_Extract:_
_ _ _
The Importance of Being Idle
"It's something to do" has become my mantra. As far as mantras go, it's not particularly enlightening.
When looking at renting a student house, tenants tend to prioritise a sizeable kitchen and a living room big enough for pre-drinks. Only now, in the midst of this indefinite lockdown, does the size of one's garden seem to matter.
Our garden is 18m by 4m. It has two small sheds, a washing line, a small patio area, and a dilapidated Anderson shelter. The house is south-facing, but the garden gets enough sunlight during the day that working out there on a sunny afternoon is feasible. In the morning, the sun shining through the trees creates a picturesque mosaic of shadows on the grass.
I knew very little of this until three weeks ago.
It has become routine to step into the garden at least once during the day. This week, it has been my mission to take a photo from approximately the same location on the garden path when the sky is blue and relatively clear. Even now, eight days in, am I still trying to finesse the process.
Walk to the back of the garden
Stop at the paving slab in line with the third-from-last fence post
Rest phone on ground, angled upwards
Take a few more because you always underestimate how high the camera needs to point
Think of a fitting song for when you add it to Instagram
Receive several daily messages to the tune of "why do you keep posting the same photo?"
Tick. Tick tick tickedy tick.
Some might wonder what is to be gained from this monotonous ritual.
My response? It's...
Office spaces for startups generally follow the trend of being open-plan workplaces, with fancy Italian coffee machines in the kitchenette and a few beanbags in the breakout area where the team can go to sit back and synergise with 'cool Colin from accounting' who is the antithesis of what he strives to be.
That might be a stereotype, I'm not sure. Got a bit carried away, to be honest.
From my limited experience, I can inform you that open-plan is not the future. What I mean by this is that it is virtually impossible to sit across from someone at the same desk and not get distracted multiple times an hour, especially when everyone in the workplace - all two of us, in this case - has cabin fever.
As can be seen above, my housemate (left) and I (right, invisible) have converted the living room into our very own 'communal office workstation', or COW for short. Table in the middle, extension lead running under, plenty of space for cups of tea, the full works. She's (remotely) working four days a week, whilst I'm (not even remotely) studying five days a week.
You may have spotted the large box behind the water bottle at the top. That, ladies and gents, was what my turbo trainer arrived in. Remember me mentioning that? It's fun. It's very fun. Possibly too much fun. Or perhaps my fun threshold has fallen dramatically.
You wouldn't expect virtual cycling to be any good. Well, I didn't at least. As it turns out, combining exercise with video games can be a real winner, especially during a global pandemic. It's a good way to make up for the fact that my daily step count has only surpassed 1,000 once this month so far. I'm starting to channel my inner Lance Armstrong, sans dopage. As frantic investments go, this one might be a winner.
I might shave my head next week.
Whilst I'm no longer cycling from London to Paris, I still intend to fundraise where possible for Breast Cancer Now. The plan is to take part in Prudential RideLondon in August, but there's a chance that that'll be cancelled, too. BCN, like most charities at the moment, are in desperate need of funds in order to support those reliant on them, so what better way to help them out than by getting the trimmer, shaving foam and razor - we're going all the way baby - and replacing my luscious locks with empty space.
Other than that, there's not much else to report on. Paradoxically, I'm almost glad that's the case, as it suggests that myself and those around me are playing ball and doing all that is possible to throttle the spread of Covid-19. There's a good chance we'll all come out of this even more boring than before, though. Maybe learn a fun fact or two for the first post-lockdown pub trip.
_ _ _
Page-level text extractions

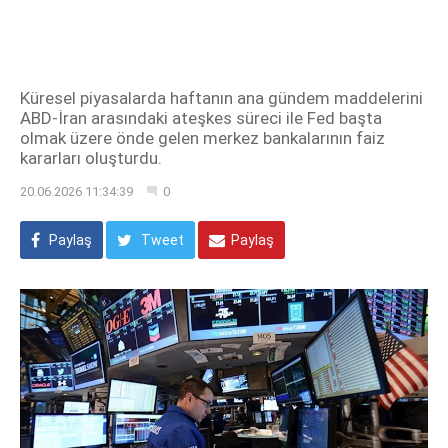
Küresel piyasalarda haftanın ana gündem maddelerini
ABD-İran arasındaki ateşkes süreci ile Fed başta
olmak üzere önde gelen merkez bankalarının faiz
kararları oluşturdu.
20.06.2026 11:34:39
0
Paylaş
Tweet
Paylaş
_ _ _
_What to do:_
Please reproduce the part of the lockdown post starting with "That might be" and going on through "has cabin fever.".

_Task result:_
That might be a stereotype, I'm not sure. Got a bit carried away, to be honest.
From my limited experience, I can inform you that open-plan is not the future. What I mean by this is that it is virtually impossible to sit across from someone at the same desk and not get distracted multiple times an hour, especially when everyone in the workplace - all two of us, in this case - has cabin fever.